# New Eyelash Pit Viper



## slippery42 (Mar 23, 2008)

Been keeping this girl in a real quiet place till she settled down.

Adult female and came as CB but I have my doubts, anyway she is a good feeder and looks real nice.

She was very reluctant to come out and sit in my sudio area so this is in her viv.


----------



## john09 (Mar 31, 2009)

She is absolutely stunning :mf_dribble:


----------



## ljkenny (Mar 5, 2007)

I thought you were after a male?


----------



## slippery42 (Mar 23, 2008)

ljkenny said:


> I thought you were after a male?


I was but she seduced me with her good looks!:lol2:


----------



## ljkenny (Mar 5, 2007)

She's a stunner for sure matey.

Are you still after a male, or have you given up on the search?


----------



## slippery42 (Mar 23, 2008)

ljkenny said:


> She's a stunner for sure matey.
> 
> Are you still after a male, or have you given up on the search?


Still need a male!

He now has three females to service:mf_dribble:


----------



## lawrencet1988 (Jan 2, 2010)

wow thats gorgeous!


----------



## xvickyx (Jul 21, 2009)

WOW she is stunning


----------



## chondro13 (Aug 18, 2008)

Graeme she is absolutely gorgeous!
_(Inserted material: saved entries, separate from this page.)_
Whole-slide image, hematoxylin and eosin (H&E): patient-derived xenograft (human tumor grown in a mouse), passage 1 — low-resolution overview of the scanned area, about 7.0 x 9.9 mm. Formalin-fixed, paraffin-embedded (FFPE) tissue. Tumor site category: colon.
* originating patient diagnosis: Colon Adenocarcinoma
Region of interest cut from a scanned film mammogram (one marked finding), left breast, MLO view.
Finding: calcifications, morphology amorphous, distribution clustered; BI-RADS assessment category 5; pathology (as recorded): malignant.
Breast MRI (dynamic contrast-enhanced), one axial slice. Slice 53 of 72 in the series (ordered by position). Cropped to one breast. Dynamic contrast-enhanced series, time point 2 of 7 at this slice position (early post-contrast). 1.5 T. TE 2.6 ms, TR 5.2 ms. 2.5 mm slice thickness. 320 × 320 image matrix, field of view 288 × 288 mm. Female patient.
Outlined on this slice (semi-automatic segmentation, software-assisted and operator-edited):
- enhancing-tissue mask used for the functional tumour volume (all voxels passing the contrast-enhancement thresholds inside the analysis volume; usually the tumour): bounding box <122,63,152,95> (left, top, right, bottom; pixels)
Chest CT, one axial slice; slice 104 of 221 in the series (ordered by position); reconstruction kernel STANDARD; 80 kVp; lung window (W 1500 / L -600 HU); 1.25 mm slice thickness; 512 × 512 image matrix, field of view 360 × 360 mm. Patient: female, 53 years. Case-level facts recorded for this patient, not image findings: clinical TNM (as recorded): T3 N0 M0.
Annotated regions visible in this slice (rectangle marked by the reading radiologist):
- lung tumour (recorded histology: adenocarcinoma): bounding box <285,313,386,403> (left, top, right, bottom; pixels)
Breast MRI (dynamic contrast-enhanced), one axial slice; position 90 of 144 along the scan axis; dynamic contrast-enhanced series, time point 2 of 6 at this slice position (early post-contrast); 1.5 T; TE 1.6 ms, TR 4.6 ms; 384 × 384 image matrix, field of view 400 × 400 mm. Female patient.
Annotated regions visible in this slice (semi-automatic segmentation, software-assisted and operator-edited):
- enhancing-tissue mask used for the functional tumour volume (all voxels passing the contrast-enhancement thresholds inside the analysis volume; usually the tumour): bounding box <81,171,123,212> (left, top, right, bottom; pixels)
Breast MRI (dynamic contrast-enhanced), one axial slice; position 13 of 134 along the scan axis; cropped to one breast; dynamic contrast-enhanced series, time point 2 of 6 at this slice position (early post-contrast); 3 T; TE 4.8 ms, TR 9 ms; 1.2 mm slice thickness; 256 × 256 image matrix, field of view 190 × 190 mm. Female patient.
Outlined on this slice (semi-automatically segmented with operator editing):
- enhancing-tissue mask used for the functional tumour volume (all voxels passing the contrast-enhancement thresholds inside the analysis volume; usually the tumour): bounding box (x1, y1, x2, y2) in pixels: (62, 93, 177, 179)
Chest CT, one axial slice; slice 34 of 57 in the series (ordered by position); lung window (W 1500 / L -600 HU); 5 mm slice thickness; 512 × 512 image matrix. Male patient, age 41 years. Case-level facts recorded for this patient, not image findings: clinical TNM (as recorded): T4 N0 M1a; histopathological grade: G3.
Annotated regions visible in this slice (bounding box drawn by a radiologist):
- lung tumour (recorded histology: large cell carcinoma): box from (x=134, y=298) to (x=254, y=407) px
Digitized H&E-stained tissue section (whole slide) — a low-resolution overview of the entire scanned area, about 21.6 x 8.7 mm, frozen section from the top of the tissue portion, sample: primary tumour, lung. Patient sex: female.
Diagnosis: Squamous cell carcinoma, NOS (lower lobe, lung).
Fab photo, really bought out her colours! Is she doing ok for you?


----------



## slippery42 (Mar 23, 2008)

She looks real nice and hope she keeps in the health she looks!
This is a nicer piccie


----------



## malarkine (Jul 7, 2010)

Stunning. Great picture


----------



## aadarachnids (Feb 16, 2010)

very nice


----------



## **starry11** (Apr 3, 2009)

absolutely gorgeous :notworthy:


----------



## lisafay (Apr 16, 2009)

absolutely gorgeous! Fantastic pic! 

I can personally recommend this guy who visits Haam - http://www.reptileforums.co.uk/forums/snake-classifieds/561669-hamm-snakes-lizards.html

I got some gorgeous adult males and a female from him in september. Very nice guy also.


----------



## n1ghtf1re (Oct 7, 2009)

awesome mate, great colours!!


----------